↓↓↓

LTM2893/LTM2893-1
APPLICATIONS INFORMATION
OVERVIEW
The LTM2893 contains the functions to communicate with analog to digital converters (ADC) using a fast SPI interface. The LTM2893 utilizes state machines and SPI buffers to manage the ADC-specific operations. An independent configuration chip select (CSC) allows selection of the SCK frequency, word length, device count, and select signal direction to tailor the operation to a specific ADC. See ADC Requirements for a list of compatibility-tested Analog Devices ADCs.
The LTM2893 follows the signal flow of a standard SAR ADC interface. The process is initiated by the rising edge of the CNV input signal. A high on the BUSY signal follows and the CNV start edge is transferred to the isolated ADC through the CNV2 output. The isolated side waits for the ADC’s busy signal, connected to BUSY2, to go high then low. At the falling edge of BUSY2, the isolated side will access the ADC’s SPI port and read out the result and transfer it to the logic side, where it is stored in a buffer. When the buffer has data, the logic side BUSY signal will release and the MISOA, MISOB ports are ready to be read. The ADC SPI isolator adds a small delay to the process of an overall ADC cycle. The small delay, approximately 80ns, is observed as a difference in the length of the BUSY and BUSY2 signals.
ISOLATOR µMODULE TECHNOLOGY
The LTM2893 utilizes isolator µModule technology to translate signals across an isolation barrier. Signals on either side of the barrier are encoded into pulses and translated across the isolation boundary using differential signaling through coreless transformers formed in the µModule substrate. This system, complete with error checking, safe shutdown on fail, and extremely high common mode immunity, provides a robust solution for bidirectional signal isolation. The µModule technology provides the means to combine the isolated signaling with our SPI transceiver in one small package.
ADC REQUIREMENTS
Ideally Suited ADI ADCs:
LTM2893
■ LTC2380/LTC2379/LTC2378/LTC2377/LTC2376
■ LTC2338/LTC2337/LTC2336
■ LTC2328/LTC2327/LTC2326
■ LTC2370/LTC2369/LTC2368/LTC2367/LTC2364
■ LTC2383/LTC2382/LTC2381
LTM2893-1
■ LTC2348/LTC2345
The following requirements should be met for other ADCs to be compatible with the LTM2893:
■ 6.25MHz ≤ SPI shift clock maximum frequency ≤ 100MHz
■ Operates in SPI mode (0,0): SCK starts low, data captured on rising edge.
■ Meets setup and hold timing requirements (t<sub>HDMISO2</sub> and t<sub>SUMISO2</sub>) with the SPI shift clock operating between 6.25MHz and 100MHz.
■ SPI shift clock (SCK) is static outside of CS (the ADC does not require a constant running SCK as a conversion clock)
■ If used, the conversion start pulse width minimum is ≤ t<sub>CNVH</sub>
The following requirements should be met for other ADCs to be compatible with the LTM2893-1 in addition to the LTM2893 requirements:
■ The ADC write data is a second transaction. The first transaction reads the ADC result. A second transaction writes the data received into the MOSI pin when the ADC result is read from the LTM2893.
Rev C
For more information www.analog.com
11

↑↑↑

● Task goal
Down to the last line, repeat the data exactly.

● Completed task
LTM2893/LTM2893-1
APPLICATIONS INFORMATION
OVERVIEW
The LTM2893 contains the functions to communicate with analog to digital converters (ADC) using a fast SPI interface. The LTM2893 utilizes state machines and SPI buffers to manage the ADC-specific operations. An independent configuration chip select (CSC) allows selection of the SCK frequency, word length, device count, and select signal direction to tailor the operation to a specific ADC. See ADC Requirements for a list of compatibility-tested Analog Devices ADCs.
The LTM2893 follows the signal flow of a standard SAR ADC interface. The process is initiated by the rising edge of the CNV input signal. A high on the BUSY signal follows and the CNV start edge is transferred to the isolated ADC through the CNV2 output. The isolated side waits for the ADC’s busy signal, connected to BUSY2, to go high then low. At the falling edge of BUSY2, the isolated side will access the ADC’s SPI port and read out the result and transfer it to the logic side, where it is stored in a buffer. When the buffer has data, the logic side BUSY signal will release and the MISOA, MISOB ports are ready to be read. The ADC SPI isolator adds a small delay to the process of an overall ADC cycle. The small delay, approximately 80ns, is observed as a difference in the length of the BUSY and BUSY2 signals.
ISOLATOR µMODULE TECHNOLOGY
The LTM2893 utilizes isolator µModule technology to translate signals across an isolation barrier. Signals on either side of the barrier are encoded into pulses and translated across the isolation boundary using differential signaling through coreless transformers formed in the µModule substrate. This system, complete with error checking, safe shutdown on fail, and extremely high common mode immunity, provides a robust solution for bidirectional signal isolation. The µModule technology provides the means to combine the isolated signaling with our SPI transceiver in one small package.
ADC REQUIREMENTS
Ideally Suited ADI ADCs:
LTM2893
■ LTC2380/LTC2379/LTC2378/LTC2377/LTC2376
■ LTC2338/LTC2337/LTC2336
■ LTC2328/LTC2327/LTC2326
■ LTC2370/LTC2369/LTC2368/LTC2367/LTC2364
■ LTC2383/LTC2382/LTC2381
LTM2893-1
■ LTC2348/LTC2345
The following requirements should be met for other ADCs to be compatible with the LTM2893:
■ 6.25MHz ≤ SPI shift clock maximum frequency ≤ 100MHz
■ Operates in SPI mode (0,0): SCK starts low, data captured on rising edge.
■ Meets setup and hold timing requirements (t<sub>HDMISO2</sub> and t<sub>SUMISO2</sub>) with the SPI shift clock operating between 6.25MHz and 100MHz.
■ SPI shift clock (SCK) is static outside of CS (the ADC does not require a constant running SCK as a conversion clock)
■ If used, the conversion start pulse width minimum is ≤ t<sub>CNVH</sub>
The following requirements should be met for other ADCs to be compatible with the LTM2893-1 in addition to the LTM2893 requirements:
■ The ADC write data is a second transaction. The first transaction reads the ADC result. A second transaction writes the data received into the MOSI pin when the ADC result is read from the LTM2893.
Rev C
For more information www.analog.com
11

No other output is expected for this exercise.